To do
Transcribe only the last portion of the material: exactly the lines from the one with "Figure 2: Surface" through the end, inclusive.

Exercise material
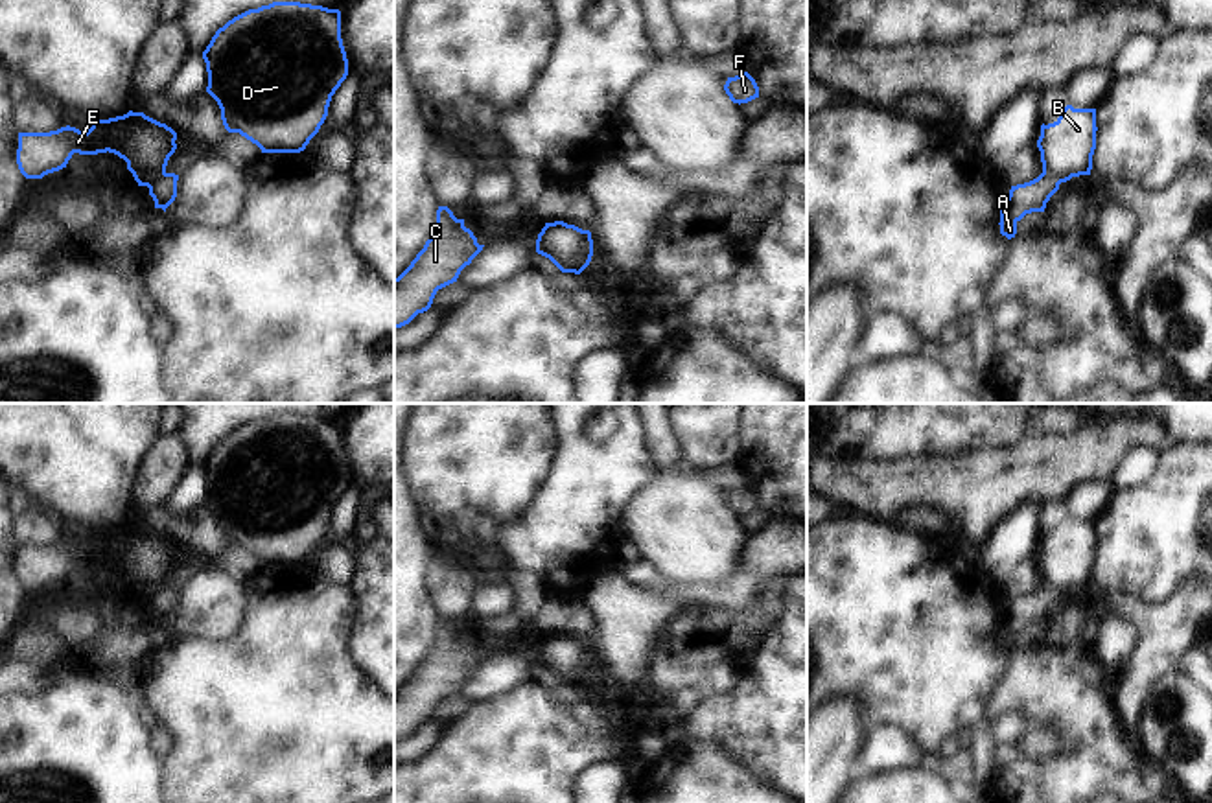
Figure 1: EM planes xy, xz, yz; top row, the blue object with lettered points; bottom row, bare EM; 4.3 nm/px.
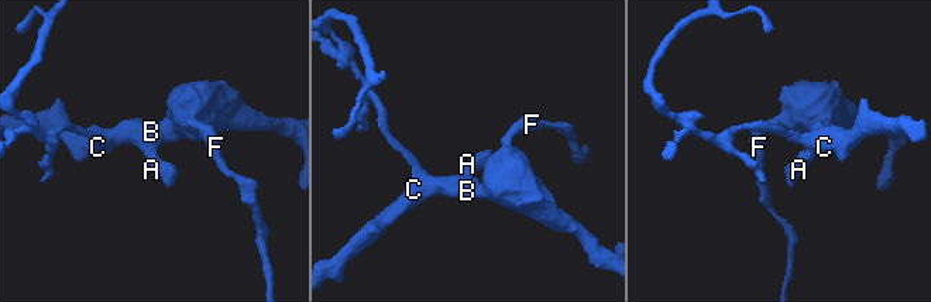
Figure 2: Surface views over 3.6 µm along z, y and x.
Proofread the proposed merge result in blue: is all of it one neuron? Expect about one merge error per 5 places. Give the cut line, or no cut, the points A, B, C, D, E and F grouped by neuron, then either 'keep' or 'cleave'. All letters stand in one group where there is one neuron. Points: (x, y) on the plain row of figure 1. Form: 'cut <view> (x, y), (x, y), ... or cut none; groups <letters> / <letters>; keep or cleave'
cut none; groups A B C D E F; keep

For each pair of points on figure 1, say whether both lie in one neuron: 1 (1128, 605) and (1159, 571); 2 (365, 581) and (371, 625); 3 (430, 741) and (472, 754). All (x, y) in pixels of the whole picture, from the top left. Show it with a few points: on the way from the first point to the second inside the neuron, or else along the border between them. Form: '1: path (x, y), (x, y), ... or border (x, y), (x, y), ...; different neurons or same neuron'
1: border (1177, 588), (1155, 603), (1128, 593), (1098, 593); different neurons
2: path (371, 592), (371, 614); same neuron
3: border (446, 724), (441, 741), (413, 763); different neurons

Written reply
Figure 2: Surface views over 3.6 µm along z, y and x.
Proofread the proposed merge result in blue: is all of it one neuron? Expect about one merge error per 5 places. Give the cut line, or no cut, the points A, B, C, D, E and F grouped by neuron, then either 'keep' or 'cleave'. All letters stand in one group where there is one neuron. Points: (x, y) on the plain row of figure 1. Form: 'cut <view> (x, y), (x, y), ... or cut none; groups <letters> / <letters>; keep or cleave'
cut none; groups A B C D E F; keep

For each pair of points on figure 1, say whether both lie in one neuron: 1 (1128, 605) and (1159, 571); 2 (365, 581) and (371, 625); 3 (430, 741) and (472, 754). All (x, y) in pixels of the whole picture, from the top left. Show it with a few points: on the way from the first point to the second inside the neuron, or else along the border between them. Form: '1: path (x, y), (x, y), ... or border (x, y), (x, y), ...; different neurons or same neuron'
1: border (1177, 588), (1155, 603), (1128, 593), (1098, 593); different neurons
2: path (371, 592), (371, 614); same neuron
3: border (446, 724), (441, 741), (413, 763); different neurons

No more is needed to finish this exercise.